- Text block:
I was put in the London County Council School. At that time, I had no shoes on my feet. There was a School Board man who used to visit if you didn't go to school and they used to threaten the parents that they would prosecute them if children didn't go to school. So I had to go to school. I went climbing up the stairs at school, with no shoes and socks. My headmistress, Miss McCrae, she was a proper bitch. No matter what illness the children had, she demanded that they went to school.

Joe Garroway

When I first started school it was just a room at the primitive chapel. I must have been a bad boy because I was put down into the cellar, and when dinnertime came they forgot I was there. Well it so happened my little sister, two years old, was buried that day. When I didn't turn up my uncle came to seek me. He came and shouted down to the cellar where I was crying. He said, ‘I'll get you out, lad!’ and he went and saw the caretaker. As I came up the steps to my uncle the teachers came back into the school, and he said, ‘Who's put him down there?’ My teacher was Miss Clark, and she said, ‘I have.’ He said, ‘Take that’ and whacked her and he walked out again.

- Given data:
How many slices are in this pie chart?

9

- Work task: Carry on the recollections of school days above, starting right after their final sentence.

- Result for this exercise:
Bessy Ruben

There was a lot of poverty. We had a girl in my class called Nelly – she was a Christian girl and I liked her very much. She used to come to school without shoes on her feet. I couldn't understand it – no shoes and stockings, and it was the middle of winter and raining. She used to sit next to me, and I said, ‘ Aren't you cold?’ Her feet were so cold. I used to go home to her house for tea very often, and I could smell a very nice, welcoming smell – it was bacon. Although her mother offered it to me, I had an idea I mustn't eat it. I told my mother what had happened, and asked her, ‘Why mustn't I eat it?’ I couldn't have been more than nine at the time. And mother said, ‘Because it's not very healthy.’ And I said, ‘But Nelly Conlan walks about with bare feet, and she's never had a cold in her life!’

Don Murray

We used to go round by the girls' school and watch them come out and make fun of them. But the girls had a way of joining together and instead of going home separately, they used to go home in groups, singing a song that's quite popular now, ‘Strawberry Fair’:

As I was going to Strawberry Fair,

Singing, singing, buttercups and daisies …

And they used to do a little dance and then they each branched off as they got to their homes.

Emma Ford

We all wore pinafores at school. They practically covered our dresses. And the boys wore what they called ‘ganseys’, which are jerseys. They were mostly handouts, and some of them would be too big and some of them too small.

Bessy Ruben

After the Russian pogroms, there was an influx of Jews to our area – the East End of London. There were a lot of children who had to go to school. Some were big girls, twelve or thirteen, and you couldn't put them in the infants' school, so a lot of them came to our school. The older girls like myself were given a class, just to teach them to speak English. I remember one girl – when I told her to say ‘and’ she couldn't. She said ‘aernd’ and she said ‘royce’ for ‘rose’. This used to annoy me, and I did bully the poor girl a bit. One day, in the playground, she was standing in a corner, crying. I went over to her, and I said in Yiddish, ‘Why are you crying?’ and she said, in Yiddish, ‘Everyone's laughing at me. You laugh at me. I can't say like you say the word in English. I can't say “rose” – I say “royce”.’ I said, ‘But you've just said “rose”!’ After that I became very friendly with her.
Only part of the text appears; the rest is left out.